[YOUR TASK]: Scan the entries for "OSHA". Every line that holds it is to be copied.

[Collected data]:
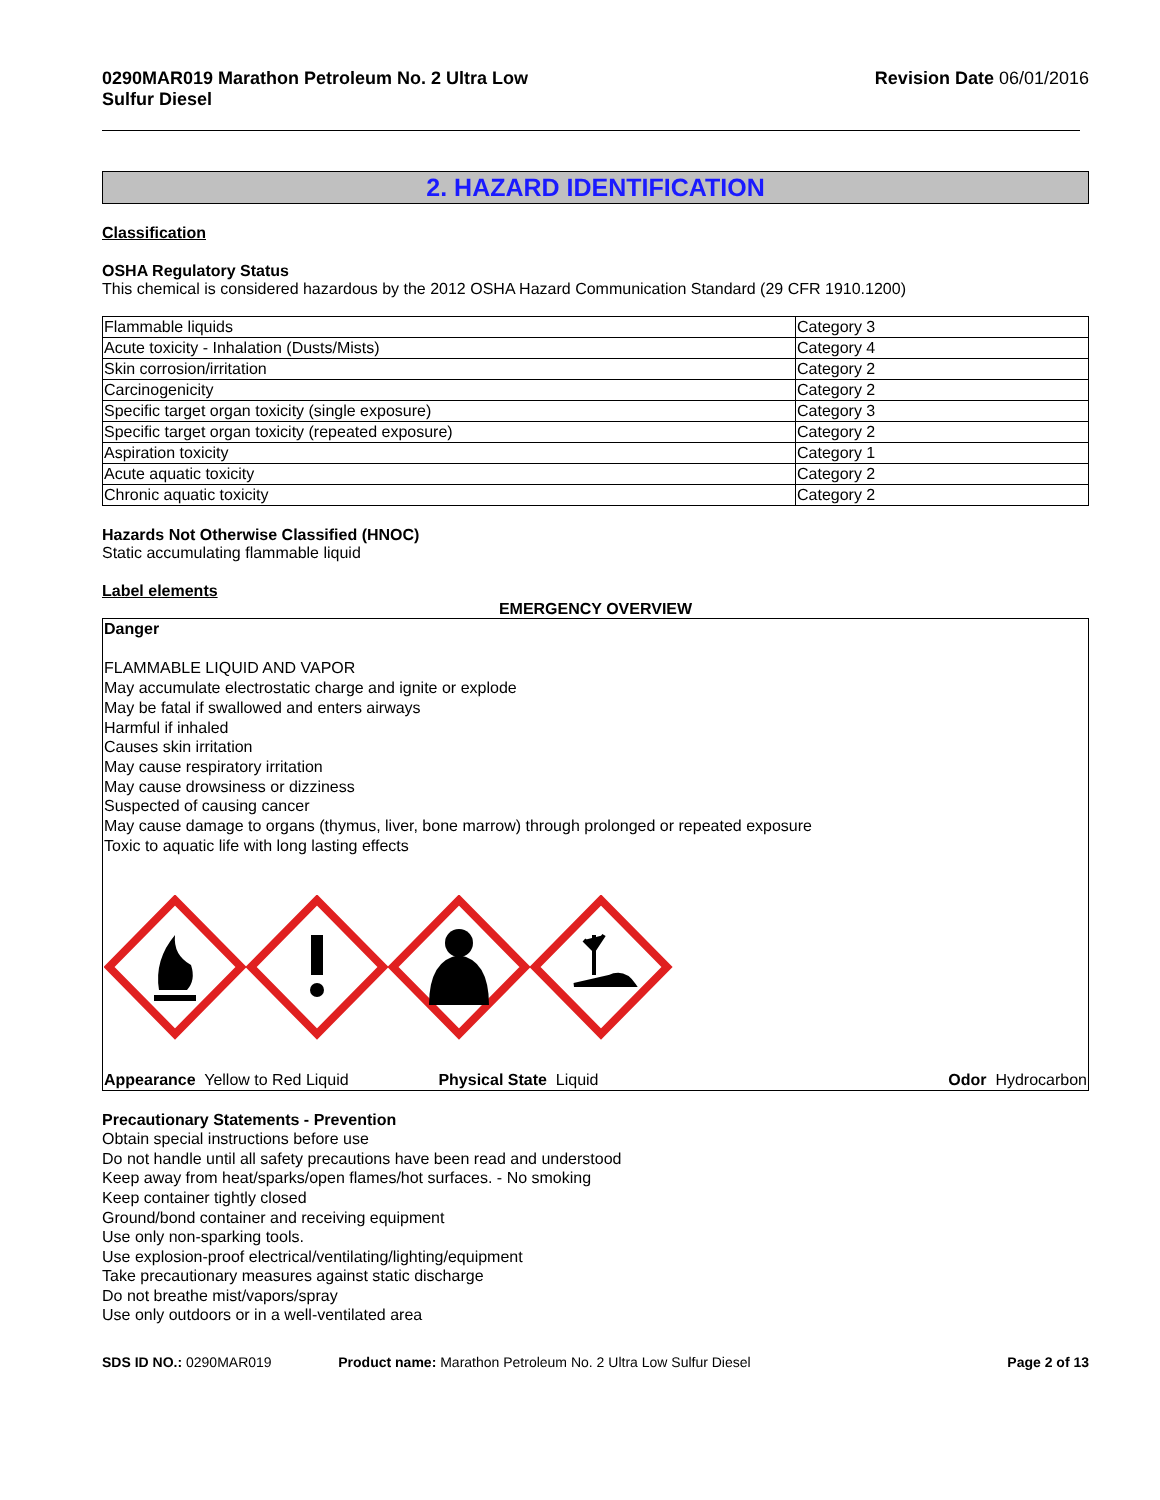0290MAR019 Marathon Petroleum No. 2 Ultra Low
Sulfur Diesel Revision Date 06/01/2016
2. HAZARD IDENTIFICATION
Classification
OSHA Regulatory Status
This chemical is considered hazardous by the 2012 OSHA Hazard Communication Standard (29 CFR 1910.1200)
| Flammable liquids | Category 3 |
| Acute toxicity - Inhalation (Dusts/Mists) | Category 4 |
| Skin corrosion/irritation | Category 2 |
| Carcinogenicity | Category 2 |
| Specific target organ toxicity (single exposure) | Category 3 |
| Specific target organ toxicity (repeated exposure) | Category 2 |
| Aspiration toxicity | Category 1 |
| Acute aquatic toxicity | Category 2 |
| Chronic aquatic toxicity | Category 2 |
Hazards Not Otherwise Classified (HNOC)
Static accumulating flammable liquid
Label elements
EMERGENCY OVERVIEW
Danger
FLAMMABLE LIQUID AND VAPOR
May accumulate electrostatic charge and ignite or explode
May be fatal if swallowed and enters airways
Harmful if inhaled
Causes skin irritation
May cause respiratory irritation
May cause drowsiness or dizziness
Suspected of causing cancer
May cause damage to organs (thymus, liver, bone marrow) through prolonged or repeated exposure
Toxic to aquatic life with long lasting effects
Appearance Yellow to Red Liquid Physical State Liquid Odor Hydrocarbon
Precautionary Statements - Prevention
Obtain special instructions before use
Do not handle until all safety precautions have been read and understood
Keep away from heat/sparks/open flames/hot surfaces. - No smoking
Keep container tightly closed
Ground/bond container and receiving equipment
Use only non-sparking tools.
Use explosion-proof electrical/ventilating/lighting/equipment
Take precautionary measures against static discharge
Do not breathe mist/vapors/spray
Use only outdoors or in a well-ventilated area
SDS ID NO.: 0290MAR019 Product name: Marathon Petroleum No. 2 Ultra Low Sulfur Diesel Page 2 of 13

[FINISHED EXERCISE]:
OSHA Regulatory Status
This chemical is considered hazardous by the 2012 OSHA Hazard Communication Standard (29 CFR 1910.1200)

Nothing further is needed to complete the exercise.